Unterschiedliche Einflüsse auf das Bodenmikrobiom
Auch der aus Deutschland stammende Bacillus-Stamm, der längst im biologischen Pflanzenschutz genutzt wird, ähnelt den Stämmen aus Vietnam genetisch zu 99,69 Prozent. Borriss ist daher überzeugt, dass es nicht unbedingt nötig ist, immer erst lokale Stämme zu identifizieren, um sie für den biologischen Pflanzenschutz in der Region anzupassen. Weitere Mikroorganismen, die für den biologischen Pflanzenschutz in Frage kommen, sind Vertreter der Gattung Pseudomonas sowie Brevibacillen. Von Ersteren ist lange bekannt, dass sie hochwirksam sind gegen pflanzenpathogene Keime. Letztere wurden im Rahmen des Projektes intensiv untersucht, sind aber in der Anwendung im Rahmen des biologischen Pflanzenschutzes noch nicht gut erforscht. „Allerdings wissen wir auch zumindest von dem deutschen Bacillus-Stamm, dass er das Bodenmikrobiom nicht nachhaltig verändert“, berichtet Borriss. Bei Pseudomonas habe man hingegen deutliche Veränderungen gefunden. „Ich finde es besser, wenn die biologische Diversität auch nach dem Einsatz der Formulierungen weitgehend erhalten bleibt“, begründet der Forscher, weshalb er Bacillus bevorzugt.
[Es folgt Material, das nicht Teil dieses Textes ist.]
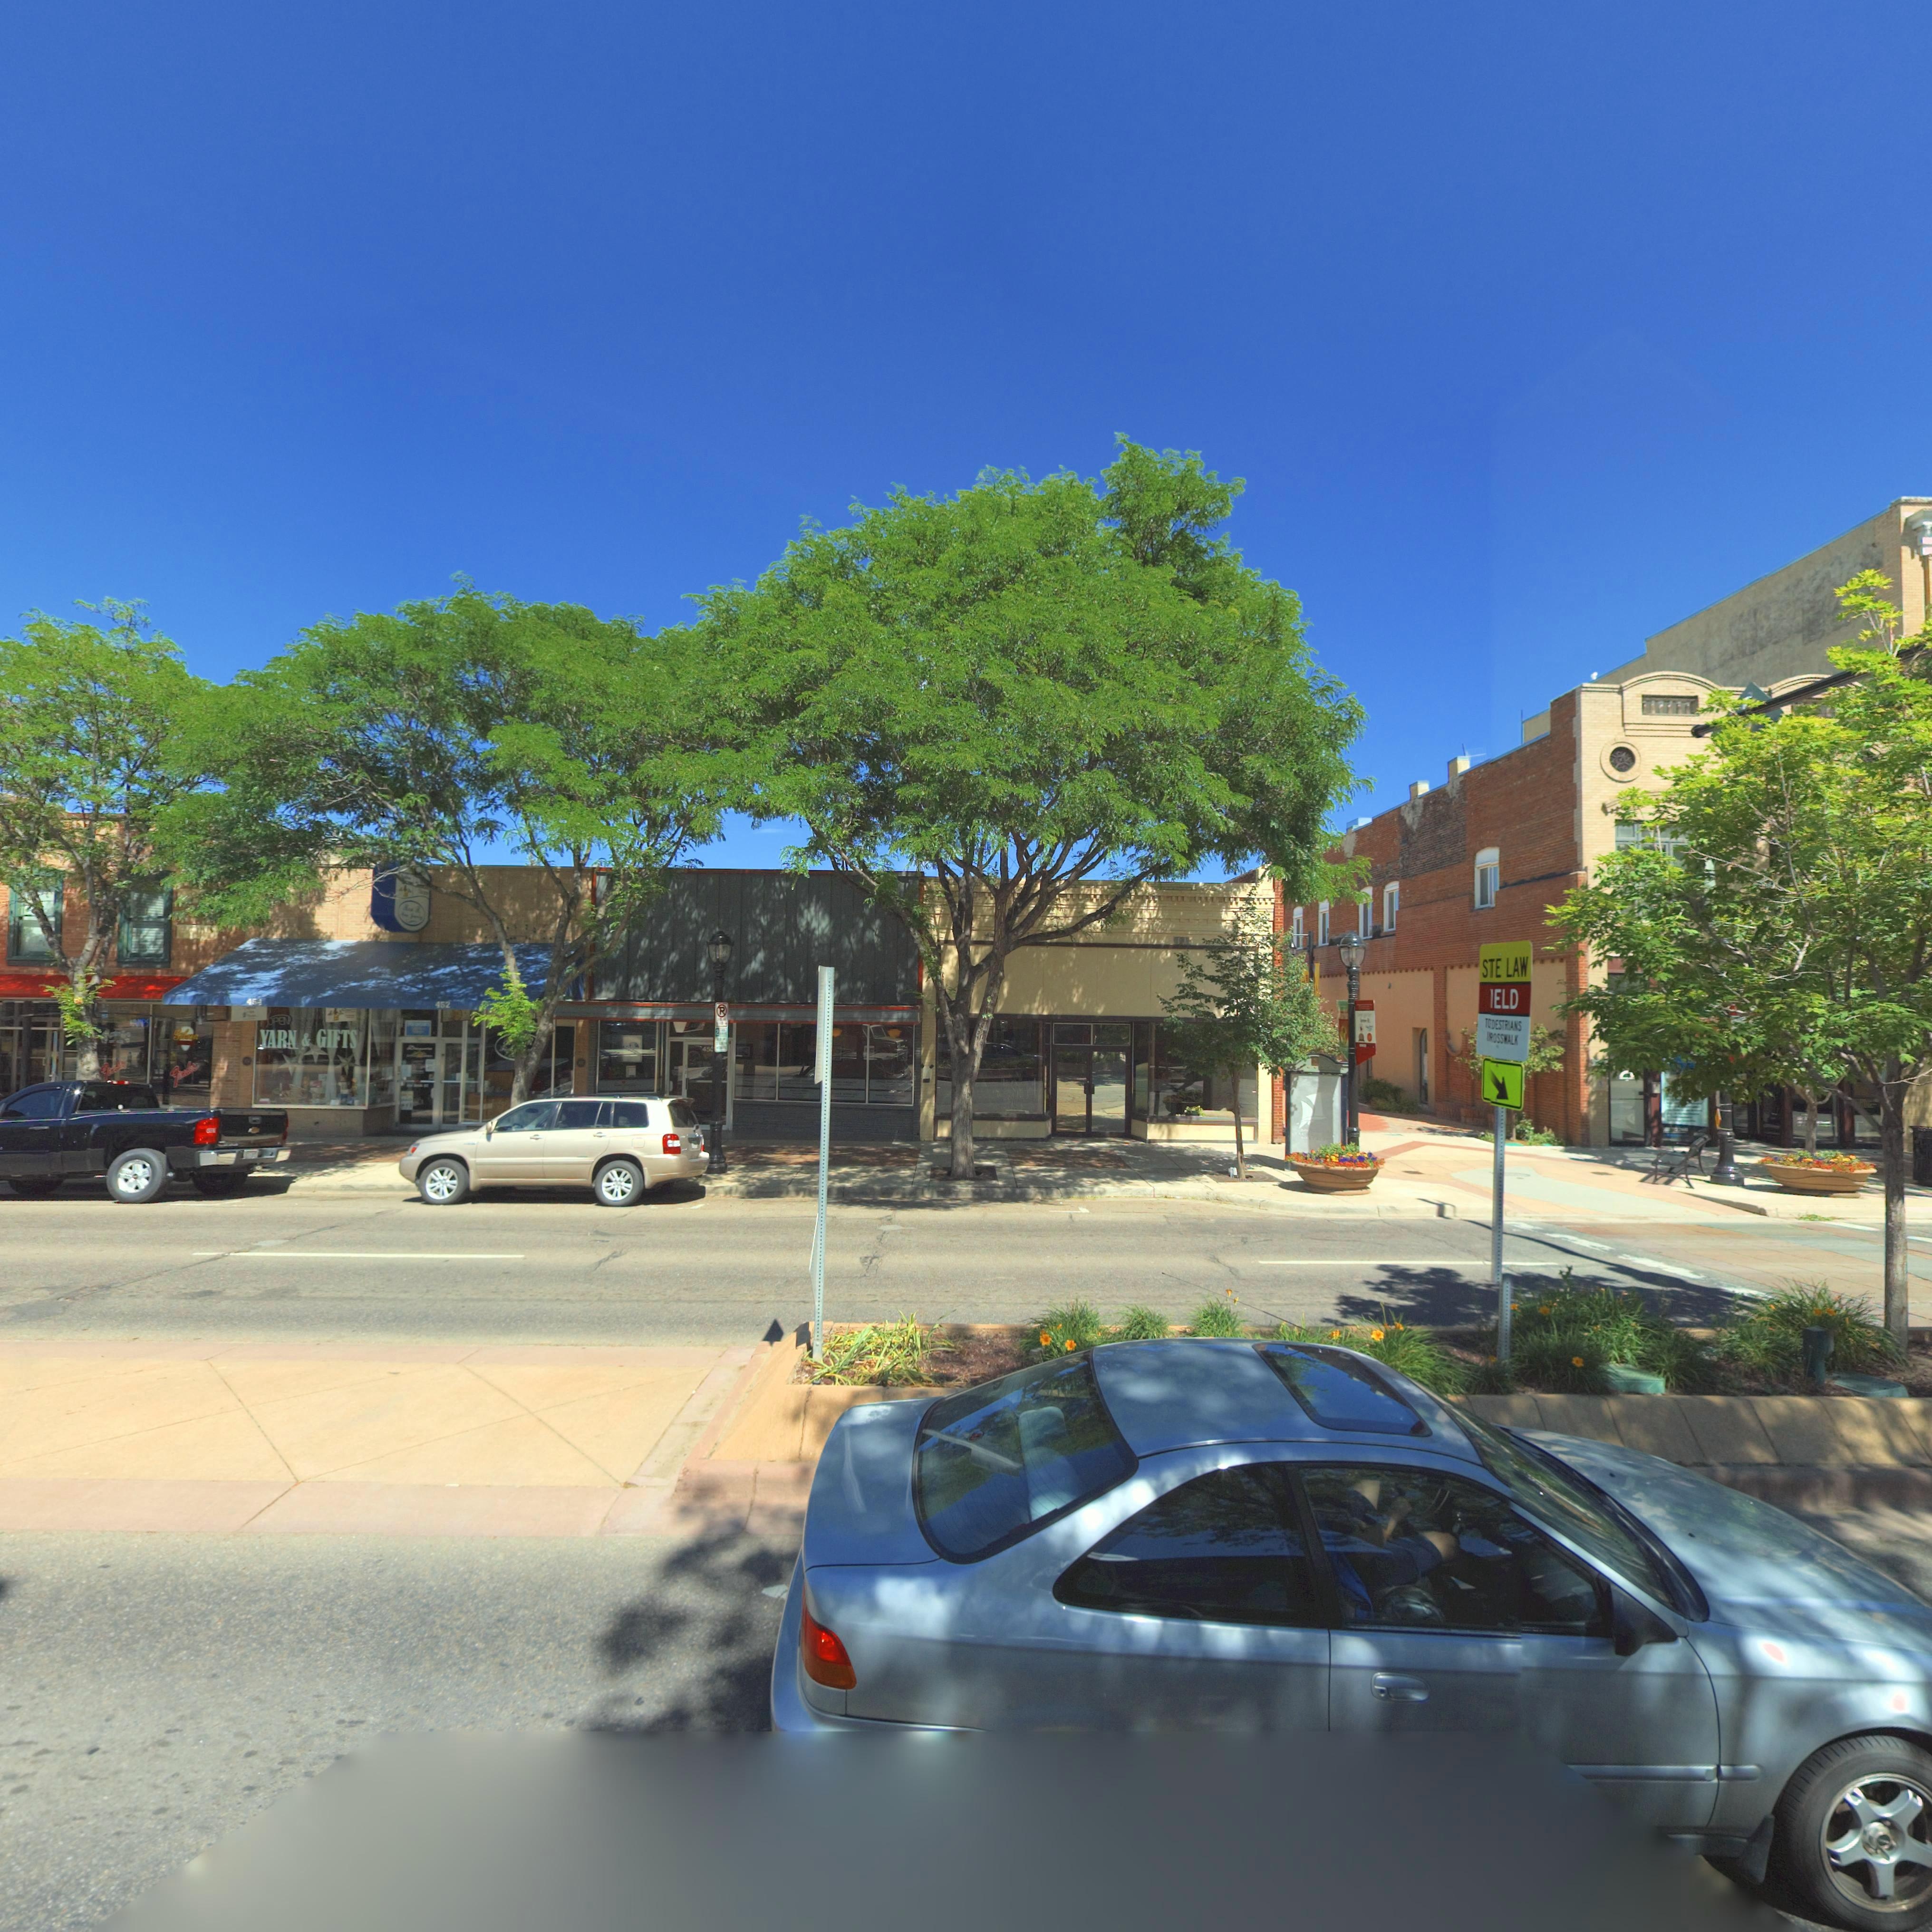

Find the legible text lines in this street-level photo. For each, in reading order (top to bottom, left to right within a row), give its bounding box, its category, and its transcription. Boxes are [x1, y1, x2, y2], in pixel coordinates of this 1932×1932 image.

[246, 997, 262, 1005] None: 454
[435, 1000, 451, 1008] StreetNumber: 452
[702, 1046, 714, 1052] StreetNumber: 454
Darüber hinaus erforscht das Team noch einen weiteren Ansatz: Es sind ja bestimmte Produkte des Stoffwechsels der Bakterienstämme, die gegen die Pflanzenschädlinge wirken. Daher versuchen die Forschenden, diese Wirkstoffe zu identifizieren, um sie gezielt biotechnologisch zu gewinnen. „Man könnte solche Metabolite in einem Bioreaktor in großem Maßstab produzieren und als Bioagens einsetzen, als Alternative zu chemischen Pestiziden“, erläutert Thomas Schweder vom Institut für Marine Biotechnologie. Die Metabolite könnten dann wie ein ganz normales Pflanzenschutzmittel aufgesprüht werden – nur eben ohne die ökologischen Nebenwirkungen chemisch-synthetischer Substanzen.
Wirkmoleküle auch biotechnologisch als Pflanzenschutzmittel herstellen
Im Fokus stehen dabei Verbindungen aus der Gruppe der Polyketide sowie der Lipopeptide. Besonderes Interesse der Forschenden erregt beispielsweise Thumolycin, ein noch weitgehend unbekanntes Peptid, das gegen pflanzenschädliche Fadenwürmer wirksam ist. Um die Metabolite effizient produzieren zu können, vereinfacht das Team das Genom des entsprechenden Bacillus-Stammes: „Die Bakterien bilden viele interessante Moleküle, aber das ist nicht immer zielführend für biotechnologische Anwendungen“, erklärt Schweder. „Daher haben wir viele Stoffwechselwege ausgeschaltet, die nicht nötig sind. Unser Ziel ist es, verbesserte Bacillus-Zellfabriken zu etablieren, um neue Moleküle zu gewinnen.“
Auf vietnamesischer Seite läuft die Projektförderung noch bis Ende 2023. Alle Projektbeteiligten hoffen danach auf eine Fortsetzung der gemeinsamen Arbeit. Dann sollen die biologischen Agenzien noch wirksamer und vorhersagbarer werden. Denn biologische Systeme sind komplexe Systeme, die auch mal unerwartet reagieren. Auf deutscher Seite läuft zudem die Zusammenarbeit mit Abitep weiter. „Unsere Forschung hat wirtschaftliche Perspektiven, die wir auch in Deutschland verfolgen wollen und nicht allein Vietnam überlassen“, sagt Borriss. Besonders interessant erscheint ihm, Biocontrol-Stämme und Sprühapplikationen mit entsprechenden Metaboliten zu kombinieren, für eine Sofort- und eine Langzeitwirkung. Da es sich nicht um chemische Pestizide handelt, dürften Betriebe ihre Ernte als Bioprodukte vermarkten.